[Opening DATA EXTRACT section]

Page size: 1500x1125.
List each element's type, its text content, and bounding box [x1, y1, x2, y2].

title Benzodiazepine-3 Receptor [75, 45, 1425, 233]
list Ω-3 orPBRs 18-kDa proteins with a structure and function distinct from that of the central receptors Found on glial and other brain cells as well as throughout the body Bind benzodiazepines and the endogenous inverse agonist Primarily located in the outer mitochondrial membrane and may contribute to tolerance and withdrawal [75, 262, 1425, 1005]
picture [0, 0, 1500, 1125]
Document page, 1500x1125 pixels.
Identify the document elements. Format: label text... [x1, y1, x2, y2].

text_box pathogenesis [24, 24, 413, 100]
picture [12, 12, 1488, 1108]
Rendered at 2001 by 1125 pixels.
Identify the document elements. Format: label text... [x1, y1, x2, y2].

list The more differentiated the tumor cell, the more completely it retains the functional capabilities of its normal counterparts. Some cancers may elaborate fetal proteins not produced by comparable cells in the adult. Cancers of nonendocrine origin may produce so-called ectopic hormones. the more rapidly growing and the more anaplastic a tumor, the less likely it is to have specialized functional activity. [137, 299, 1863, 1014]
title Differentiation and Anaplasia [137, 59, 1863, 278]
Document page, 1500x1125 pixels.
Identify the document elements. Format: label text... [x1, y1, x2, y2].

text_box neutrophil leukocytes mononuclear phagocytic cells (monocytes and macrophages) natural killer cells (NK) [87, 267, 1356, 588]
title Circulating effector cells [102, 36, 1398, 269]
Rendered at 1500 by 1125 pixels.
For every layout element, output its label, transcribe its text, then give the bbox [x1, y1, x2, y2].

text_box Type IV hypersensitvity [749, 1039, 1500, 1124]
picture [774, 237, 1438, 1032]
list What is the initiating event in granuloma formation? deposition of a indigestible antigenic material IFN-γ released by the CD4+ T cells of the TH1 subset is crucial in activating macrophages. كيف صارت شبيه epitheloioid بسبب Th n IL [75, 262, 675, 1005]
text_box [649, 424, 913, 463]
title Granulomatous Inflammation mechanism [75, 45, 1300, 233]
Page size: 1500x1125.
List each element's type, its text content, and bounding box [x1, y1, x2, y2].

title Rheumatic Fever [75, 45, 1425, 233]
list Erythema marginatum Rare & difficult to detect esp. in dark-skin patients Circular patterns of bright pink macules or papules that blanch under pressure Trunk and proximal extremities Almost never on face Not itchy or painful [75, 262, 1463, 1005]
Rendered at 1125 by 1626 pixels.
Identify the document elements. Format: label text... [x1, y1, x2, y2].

[Closing DATA EXTRACT section]

* WORK TASK *
Extract the complete listing above, reproducing each line exactly.

* ANSWER TO THE PROBLEM *
Page size: 1500x1125.
List each element's type, its text content, and bounding box [x1, y1, x2, y2].

title Benzodiazepine-3 Receptor [75, 45, 1425, 233]
list Ω-3 orPBRs 18-kDa proteins with a structure and function distinct from that of the central receptors Found on glial and other brain cells as well as throughout the body Bind benzodiazepines and the endogenous inverse agonist Primarily located in the outer mitochondrial membrane and may contribute to tolerance and withdrawal [75, 262, 1425, 1005]
picture [0, 0, 1500, 1125]
Document page, 1500x1125 pixels.
Identify the document elements. Format: label text... [x1, y1, x2, y2].

text_box pathogenesis [24, 24, 413, 100]
picture [12, 12, 1488, 1108]
Rendered at 2001 by 1125 pixels.
Identify the document elements. Format: label text... [x1, y1, x2, y2].

list The more differentiated the tumor cell, the more completely it retains the functional capabilities of its normal counterparts. Some cancers may elaborate fetal proteins not produced by comparable cells in the adult. Cancers of nonendocrine origin may produce so-called ectopic hormones. the more rapidly growing and the more anaplastic a tumor, the less likely it is to have specialized functional activity. [137, 299, 1863, 1014]
title Differentiation and Anaplasia [137, 59, 1863, 278]
Document page, 1500x1125 pixels.
Identify the document elements. Format: label text... [x1, y1, x2, y2].

text_box neutrophil leukocytes mononuclear phagocytic cells (monocytes and macrophages) natural killer cells (NK) [87, 267, 1356, 588]
title Circulating effector cells [102, 36, 1398, 269]
Rendered at 1500 by 1125 pixels.
For every layout element, output its label, transcribe its text, then give the bbox [x1, y1, x2, y2].

text_box Type IV hypersensitvity [749, 1039, 1500, 1124]
picture [774, 237, 1438, 1032]
list What is the initiating event in granuloma formation? deposition of a indigestible antigenic material IFN-γ released by the CD4+ T cells of the TH1 subset is crucial in activating macrophages. كيف صارت شبيه epitheloioid بسبب Th n IL [75, 262, 675, 1005]
text_box [649, 424, 913, 463]
title Granulomatous Inflammation mechanism [75, 45, 1300, 233]
Page size: 1500x1125.
List each element's type, its text content, and bounding box [x1, y1, x2, y2].

title Rheumatic Fever [75, 45, 1425, 233]
list Erythema marginatum Rare & difficult to detect esp. in dark-skin patients Circular patterns of bright pink macules or papules that blanch under pressure Trunk and proximal extremities Almost never on face Not itchy or painful [75, 262, 1463, 1005]
Rendered at 1125 by 1626 pixels.
Identify the document elements. Format: label text... [x1, y1, x2, y2].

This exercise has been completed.